Hi,
I have developed a linux kernel module for a third party-device in
order to use gpudirect rdma introduced with cuda 5, as it is stated
here
http://www.google.com/url?sa=t&rct=j&q=&esrc=s&source=web&cd=2&cad=rja&ved=0CCQQFjAB&url=http%3A%2F%2Fdeveloper.download.nvidia.com%2Fcompute%2Fcuda%2F5_0%2Frc%2Fdocs%2FGPUDirect_RDMA.pdf&ei=xCt0UI3yEYmm4gSyr4CICg&usg=AFQjCNFP9jxkg4APwF0oEs5mK42NqWAYTw
.
The system works as expected, except that I have some performance
issues. When the other device performs a write in the pci bus with
destination to the gpu, then the performance is much better in my
case. But when it requests a read to the gpu memory, then the latency
is an order of magnitude worse.
In the above document it is stated something about the pci topology
and which one yields the best performance, but it isn’t very clear to
me.

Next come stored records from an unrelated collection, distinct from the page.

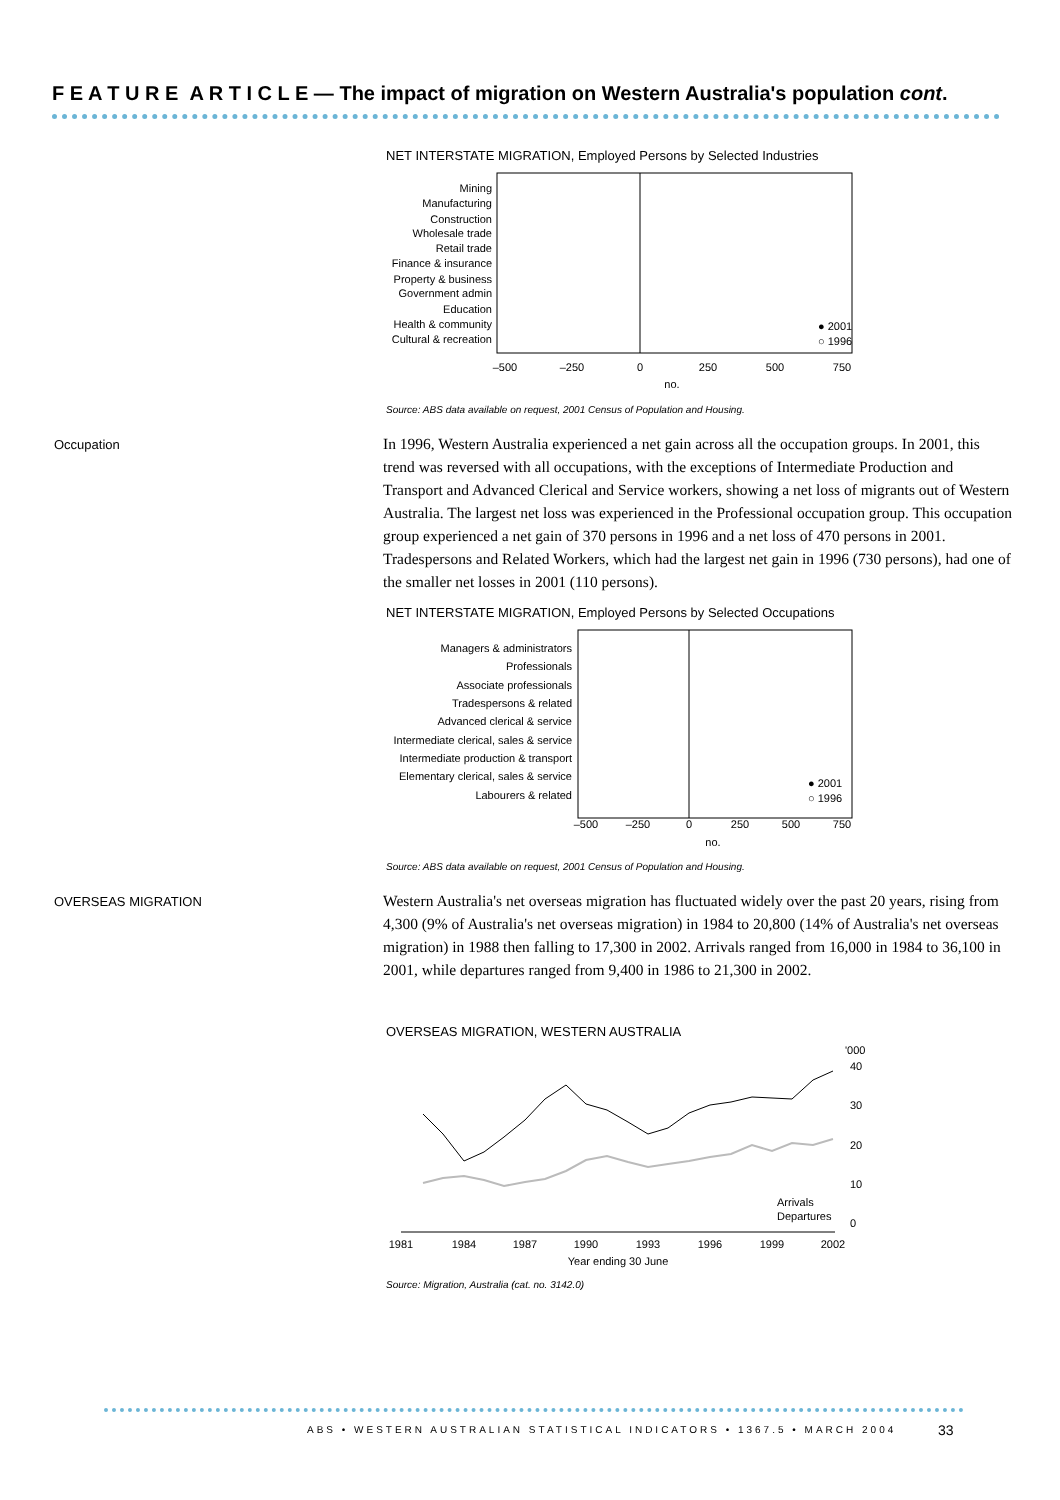F E A T U R E A R T I C L E — The impact of migration on Western Australia's population cont.
NET INTERSTATE MIGRATION, Employed Persons by Selected Industries
Mining
Manufacturing
Construction
Wholesale trade
Retail trade
Finance & insurance
Property & business
Government admin
Education
Health & community
Cultural & recreation
–500
–250
0
250
500
750
no.
● 2001
○ 1996
Source: ABS data available on request, 2001 Census of Population and Housing.
Occupation
In 1996, Western Australia experienced a net gain across all the occupation groups. In 2001, this trend was reversed with all occupations, with the exceptions of Intermediate Production and Transport and Advanced Clerical and Service workers, showing a net loss of migrants out of Western Australia. The largest net loss was experienced in the Professional occupation group. This occupation group experienced a net gain of 370 persons in 1996 and a net loss of 470 persons in 2001. Tradespersons and Related Workers, which had the largest net gain in 1996 (730 persons), had one of the smaller net losses in 2001 (110 persons).
NET INTERSTATE MIGRATION, Employed Persons by Selected Occupations
Managers & administrators
Professionals
Associate professionals
Tradespersons & related
Advanced clerical & service
Intermediate clerical, sales & service
Intermediate production & transport
Elementary clerical, sales & service
Labourers & related
–500
–250
0
250
500
750
no.
● 2001
○ 1996
Source: ABS data available on request, 2001 Census of Population and Housing.
OVERSEAS MIGRATION
Western Australia's net overseas migration has fluctuated widely over the past 20 years, rising from 4,300 (9% of Australia's net overseas migration) in 1984 to 20,800 (14% of Australia's net overseas migration) in 1988 then falling to 17,300 in 2002. Arrivals ranged from 16,000 in 1984 to 36,100 in 2001, while departures ranged from 9,400 in 1986 to 21,300 in 2002.
OVERSEAS MIGRATION, WESTERN AUSTRALIA
'000
40
30
20
10
0
1981
1984
1987
1990
1993
1996
1999
2002
Year ending 30 June
Arrivals
Departures
Source: Migration, Australia (cat. no. 3142.0)
ABS • WESTERN AUSTRALIAN STATISTICAL INDICATORS • 1367.5 • MARCH 2004
33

The lstopo in the machine I am working is:
HostBridge L#0
…
PCIBridge
PCI 10de:06de # (GPU PCI ID)
PCI 10de:0be5
PCIBridge
PCI id of the other card
…
which means that the two cards are in the same HostBridge, but in a
different PCIBridge. In which of the three cases it belongs? Should I
do any changes in the setup? The card is the following:
3D controller: NVIDIA Corporation GF100 [Tesla S2050]
Can you help me sheding some light with respect to
the topology supported for gpudirect rdma or tell me if there is
another problem with my setup?
Thanks in advance!